**EXERCISE PROMPT:**
An exact reproduction of the entries is needed. Keep all pictures out of it.
── MATERIAL FOR THIS EXERCISE
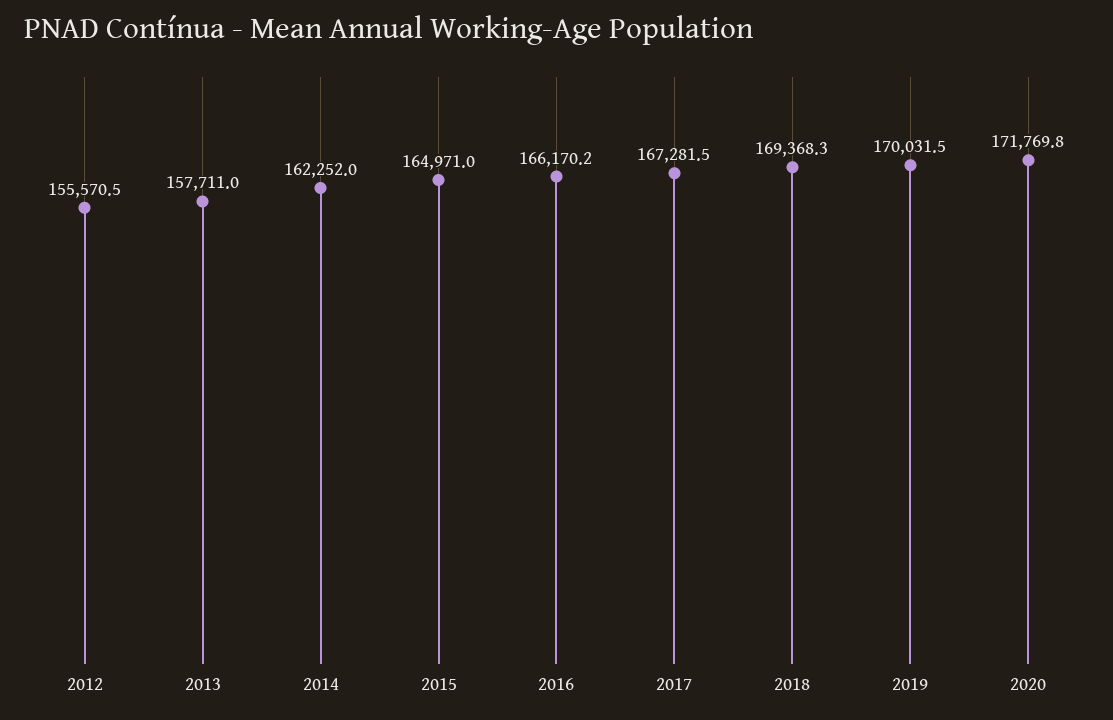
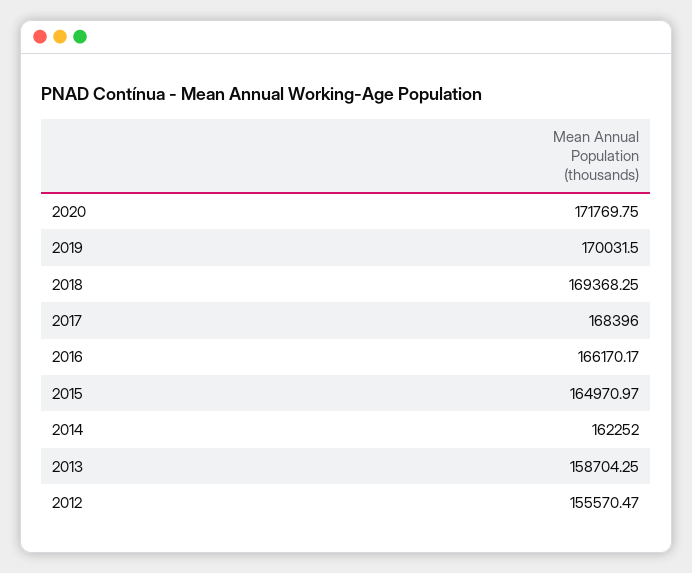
  {
    "2012": 155570.47,
-   "2013": 157711,
+   "2013": 158704.25,
    "2014": 162252,
    "2015": 164970.97,
    "2016": 166170.17,
-   "2017": 167281.5,
+   "2017": 168396,
    "2018": 169368.25,
    "2019": 170031.5,
    "2020": 171769.75
  }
────
**ANSWER AREA:**
  {
    "2012": 155570.47,
-   "2013": 157711,
+   "2013": 158704.25,
    "2014": 162252,
    "2015": 164970.97,
    "2016": 166170.17,
-   "2017": 167281.5,
+   "2017": 168396,
    "2018": 169368.25,
    "2019": 170031.5,
    "2020": 171769.75
  }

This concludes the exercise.